:: Recorded information ::
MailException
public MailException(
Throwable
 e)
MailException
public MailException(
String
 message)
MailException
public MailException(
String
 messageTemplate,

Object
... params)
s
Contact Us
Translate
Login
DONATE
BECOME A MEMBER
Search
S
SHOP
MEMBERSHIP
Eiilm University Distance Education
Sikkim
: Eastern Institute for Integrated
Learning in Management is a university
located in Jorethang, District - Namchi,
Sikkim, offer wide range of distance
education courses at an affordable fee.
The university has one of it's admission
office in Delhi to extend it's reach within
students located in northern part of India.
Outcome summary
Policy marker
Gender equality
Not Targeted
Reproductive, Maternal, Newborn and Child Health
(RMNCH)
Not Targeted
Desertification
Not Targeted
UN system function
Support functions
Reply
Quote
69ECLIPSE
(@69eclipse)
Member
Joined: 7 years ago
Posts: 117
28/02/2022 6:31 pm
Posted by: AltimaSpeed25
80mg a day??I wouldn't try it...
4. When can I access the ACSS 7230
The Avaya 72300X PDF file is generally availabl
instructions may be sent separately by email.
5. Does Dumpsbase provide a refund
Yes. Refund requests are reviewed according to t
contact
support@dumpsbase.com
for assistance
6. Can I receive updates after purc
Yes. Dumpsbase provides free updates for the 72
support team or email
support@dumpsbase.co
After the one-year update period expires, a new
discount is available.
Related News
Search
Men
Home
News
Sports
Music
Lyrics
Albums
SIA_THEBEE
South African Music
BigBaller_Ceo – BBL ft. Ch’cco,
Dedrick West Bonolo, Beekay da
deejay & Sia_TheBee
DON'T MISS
:::
Work to be completed -> What is needed is a word-for-word copy of all the records above.

Reply ->
MailException
public MailException(
Throwable
 e)
MailException
public MailException(
String
 message)
MailException
public MailException(
String
 messageTemplate,

Object
... params)
s
Contact Us
Translate
Login
DONATE
BECOME A MEMBER
Search
S
SHOP
MEMBERSHIP
Eiilm University Distance Education
Sikkim
: Eastern Institute for Integrated
Learning in Management is a university
located in Jorethang, District - Namchi,
Sikkim, offer wide range of distance
education courses at an affordable fee.
The university has one of it's admission
office in Delhi to extend it's reach within
students located in northern part of India.
Outcome summary
Policy marker
Gender equality
Not Targeted
Reproductive, Maternal, Newborn and Child Health
(RMNCH)
Not Targeted
Desertification
Not Targeted
UN system function
Support functions
Reply
Quote
69ECLIPSE
(@69eclipse)
Member
Joined: 7 years ago
Posts: 117
28/02/2022 6:31 pm
Posted by: AltimaSpeed25
80mg a day??I wouldn't try it...
4. When can I access the ACSS 7230
The Avaya 72300X PDF file is generally availabl
instructions may be sent separately by email.
5. Does Dumpsbase provide a refund
Yes. Refund requests are reviewed according to t
contact
support@dumpsbase.com
for assistance
6. Can I receive updates after purc
Yes. Dumpsbase provides free updates for the 72
support team or email
support@dumpsbase.co
After the one-year update period expires, a new
discount is available.
Related News
Search
Men
Home
News
Sports
Music
Lyrics
Albums
SIA_THEBEE
South African Music
BigBaller_Ceo – BBL ft. Ch’cco,
Dedrick West Bonolo, Beekay da
deejay & Sia_TheBee
DON'T MISS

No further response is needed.